Voici l’analyse du père Danziec, parue dans Valeurs Actuelles, sur le rapport Sauvé :
L’Église est sans péché, mais elle n’est pas sans pécheurs . Depuis la trahison de Judas, le triple reniement de Pierre et la débandade des apôtres à l’heure du Golgotha, nous le savions déjà. L’Église est sans péché car son message sur Dieu, la vie, l’homme et l’au-delà a façonné une civilisation formidable, produit des oeuvres de charité inégalées et constitué un patrimoine artistique, spirituel et intellectuel qui donne le vertige. Mais elle n’est pas sans pécheurs non plus. Sa grande et édifiante histoire n’a jamais cessé d’être traversée par celle, plus petite et moins noble, de prélats libidineux, de religieuses acariâtres ou de vicaires cupides.
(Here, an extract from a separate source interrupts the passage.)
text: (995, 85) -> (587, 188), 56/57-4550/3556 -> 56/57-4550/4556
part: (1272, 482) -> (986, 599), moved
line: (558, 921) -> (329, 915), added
Au livre noir des falsifications de l’Évangile, le récent rapport sur la pédophilie dans l’Église de France, réalisé par une commission indépendante et portant sur la période 1950-2020, ajoute un nouveau chapitre nauséeux. Dans les rangs des fidèles, certains regretteront peut-être que les évêques de France aient mandaté une telle étude afin de mettre en lumière ses plus abjectes parts d’ombre. Comme si le catholicisme en France avait besoin, à l’heure de son essoufflement, d’un tel déballage.
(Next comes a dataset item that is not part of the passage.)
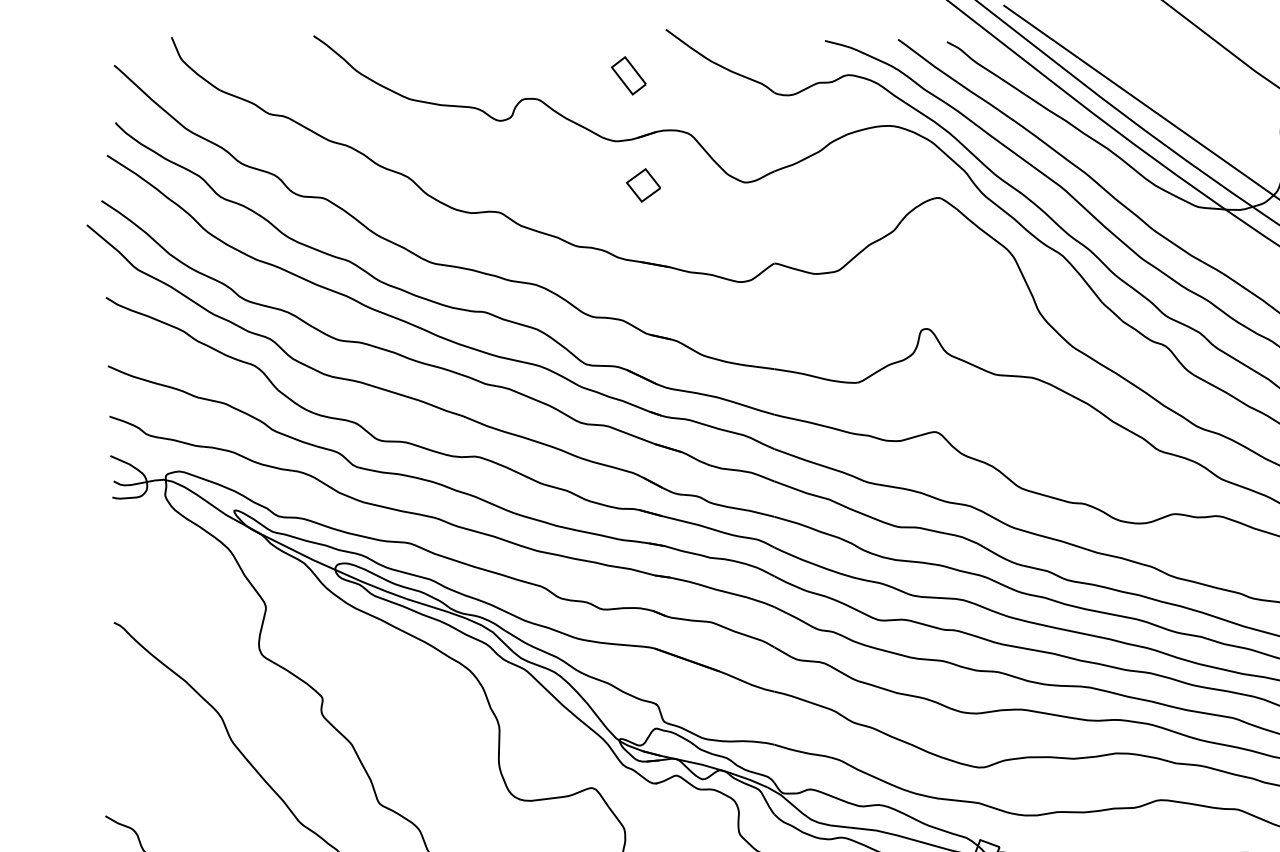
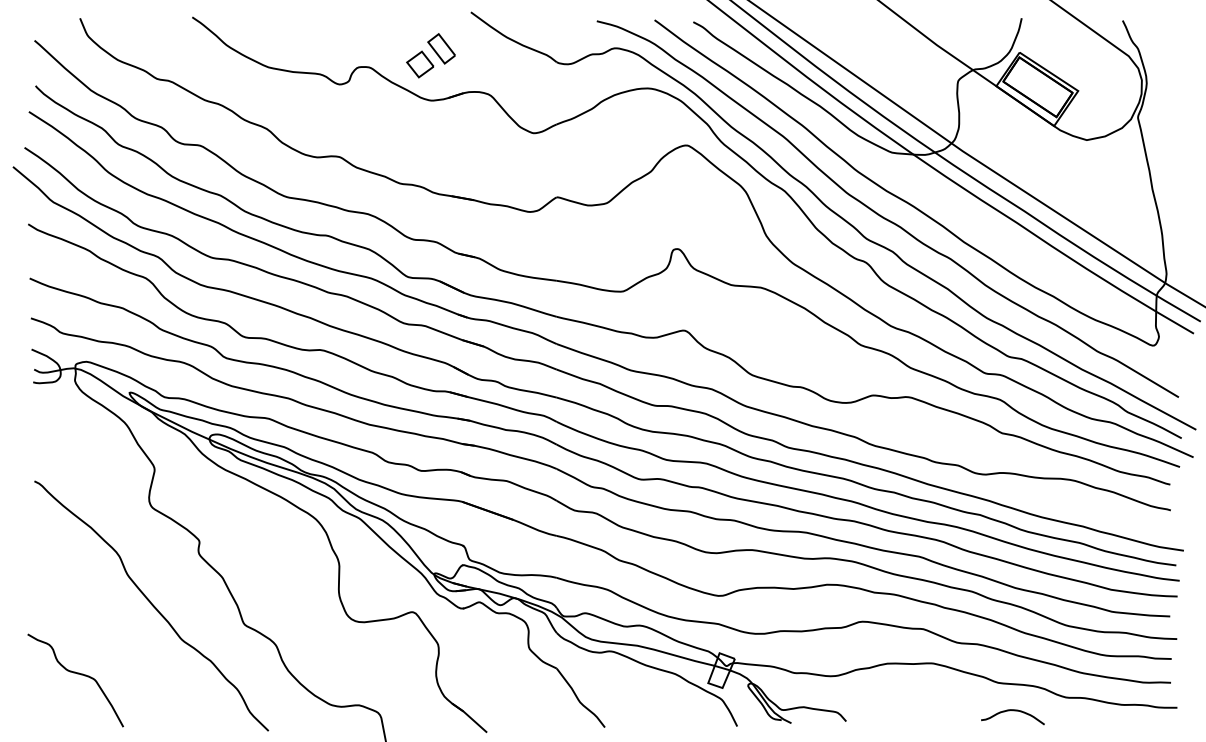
part: (643, 185) -> (420, 64), moved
Mais devant la souffrance, le chrétien peut-il se permettre de détourner le regard ? À camoufler la vérité, elle finit toujours par revenir plus tranchante. Il est vain de se voiler la face pour mieux se protéger. La vie chrétienne, au contraire, presse chacun à planter ses yeux sur le Christ crucifié, qui se décline sur le visage des innocents outragés. À contre-pied d’une fuite en avant trop souvent de mise, les évêques français ont donc décidé, dans le sillage du travail de vérité commencé par Benoît XVI, de boire le calice de l’incurie d’une certaine époque jusqu’à la lie. Que cette vérité bouleverse et secoue le paroissien innocent, qui n’a rien demandé, est fort légitime. Mais la justice oblige aussi à affirmer que le choc de cette enquête ne sera jamais à la hauteur de la souffrance subie par les victimes. « Qui cherche la vérité sur l’homme doit s’emparer de sa douleur » , écrivait Bernanos. Aux responsables ecclésiastiques de la saisir tout entière. De la méditer pour en tirer des leçons. Et d’effectuer les réformes qui s’imposent.
Car ce rapport serait encore insuffisant, et au final stérile, s’il ne s’accompagnait d’un examen de conscience radical et de résolutions farouches. La fascination de la modernité, le relativisme sexuel, le mépris des règles prudentielles, la perte du sens du péché, les désordres liturgiques, la déconstruction de la foi, l’abandon de la mortification ont conduit à ce désastre. Les catholiques de conviction en subissent encore aujourd’hui les folles conséquences et réclament la condamnation de ces errements une bonne fois pour toutes. Oui, le tremblement de terre provoqué par cette enquête appelle le grand effacement des lubies progressistes des années 1960 et suivantes. Bossuet l’affirmait : « Quand Dieu efface, c’est qu’il souhaite écrire. » À nous de contribuer à ce que le récit de l’Église soit à nouveau glorieux.